The murderers and thieves, Jay Wesley Neill, who did the killings, and Robert Grady Johnson, were arrested on December 17 in a San Francisco hotel, traced there by the trail of marked bills which had paid for their transit. They were both convicted of the crimes in 1985 and sentenced to death for capital murder and several other crimes in connection with the robbery. When those convictions were overturned (they had been tried together) they have tried again, in separate trials, and again both were convicted. Johnson was sentenced to four life sentences and Neill was again given the death penalty. He was executed at the Oklahoma State Penitentiary in 2002, by lethal injection.
18. The Norco shootout resulted from an attempted bank robbery
The Norco shootout in the town of that name in California took place on May 9, 1980, between five bank robbers and deputies of the Riverside County and later San Bernardino County sheriff’s departments. The robbers were armed with rifles, handguns, and shotguns. Two bank robbers and one deputy died in the gun battle, nine officers were wounded. The robbers shot up more than two dozen patrol cars and damaged a police helicopter. The shootout began in the parking lot of the Security Pacific Bank, where one robber was killed, leading the others to steal a car in the lot and lead police on a 25-mile chase. Riverside deputies were assisted in the high-speed chase by officers of other agencies as it entered Sam Bernardino County. Once the robbers reached an area near Lytle Creek they again engaged the pursuers.
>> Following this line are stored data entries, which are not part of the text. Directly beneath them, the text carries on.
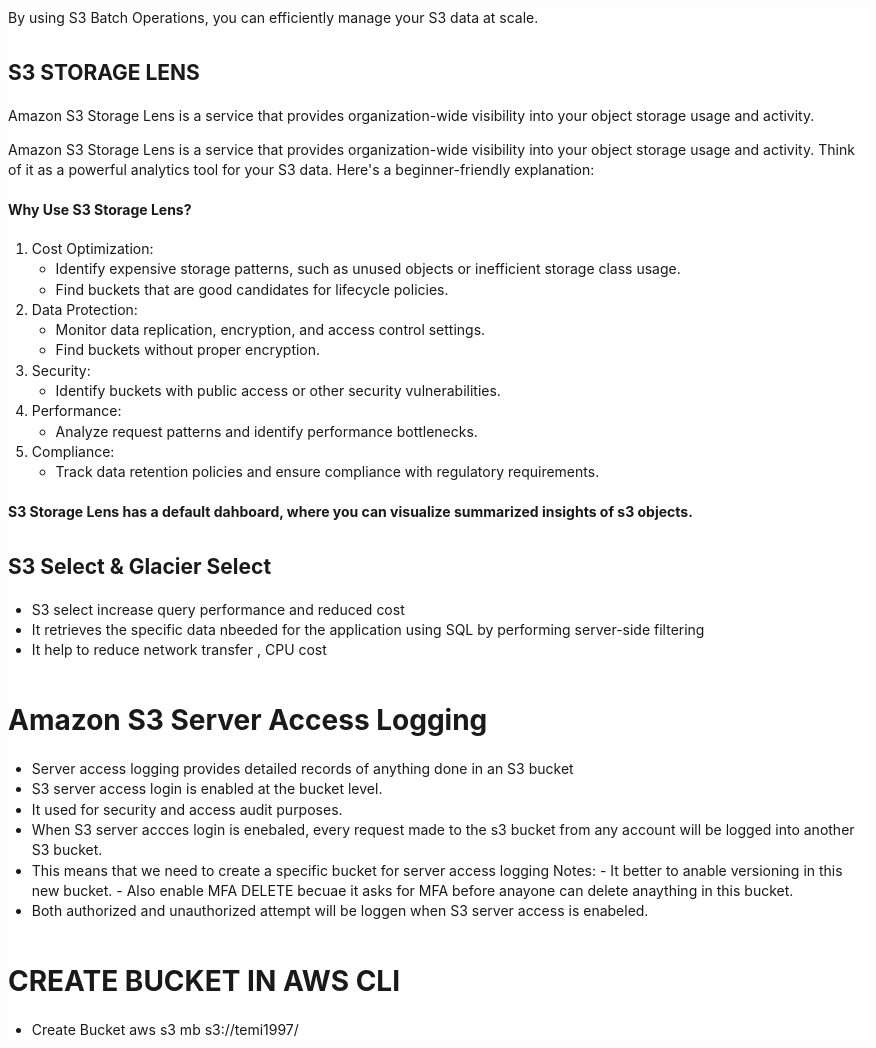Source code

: By using S3 Batch Operations, you can efficiently manage your S3 data at scale.


## S3 STORAGE LENS
Amazon S3 Storage Lens is a service that provides organization-wide visibility into your object storage usage and activity. 

Amazon S3 Storage Lens is a service that provides organization-wide visibility into your object storage usage and activity. Think of it as a powerful analytics tool for your S3 data. Here's a beginner-friendly explanation:


####  Why Use S3 Storage Lens?

1. Cost Optimization:
    * Identify expensive storage patterns, such as unused objects or inefficient storage class usage.
    * Find buckets that are good candidates for lifecycle policies.
2. Data Protection:
    * Monitor data replication, encryption, and access control settings.
    * Find buckets without proper encryption.
3. Security:
    * Identify buckets with public access or other security vulnerabilities.
4. Performance:
    * Analyze request patterns and identify performance bottlenecks.
5. Compliance:
    * Track data retention policies and ensure compliance with regulatory requirements.

####  S3 Storage Lens has a default dahboard, where you can visualize summarized insights of s3 objects. 

## S3 Select & Glacier Select 
* S3 select increase query performance and reduced cost 
* It retrieves the specific data nbeeded for the application using SQL by performing server-side filtering 
* It help to reduce network transfer , CPU cost 





# Amazon S3 Server Access Logging
* Server access logging provides detailed records of anything done in an S3 bucket
* S3 server access login is enabled at the bucket level.
* It used for security and access audit purposes.
* When S3 server accces login is enebaled,  every request made to the s3 bucket from any account will be logged into another S3 bucket. 
* This means that we need to create a specific bucket for server access logging 
    Notes: - It better to anable versioning in this new bucket.
           - Also enable MFA DELETE becuae it asks for MFA before anayone can delete anaything in this bucket. 
* Both authorized and unauthorized attempt will be loggen when S3 server access is enabeled.

# CREATE BUCKET IN AWS CLI 
* Create Bucket
 aws s3 mb s3://temi1997/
After the second gun battle in San Bernardino County, the surviving robbers escaped into the San Bernardino Mountains. They remained at large until two days later when they were encountered in the general region of the second shootout. In yet another gun battle with police, a second robber was killed. The remaining three were taken into custody. The robbery had yielded a haul of about $20,000, most of which was recovered and the three surviving robbers were convicted of 46 felonies for their crimes, and all three were sentenced to life in prison without the possibility of parole. For most of the shootout, the deputies had been outgunned by the bank robbers and changes to the arming of the San Bernardino Sheriff’s Department were the direct result of the gun battles following the robbery.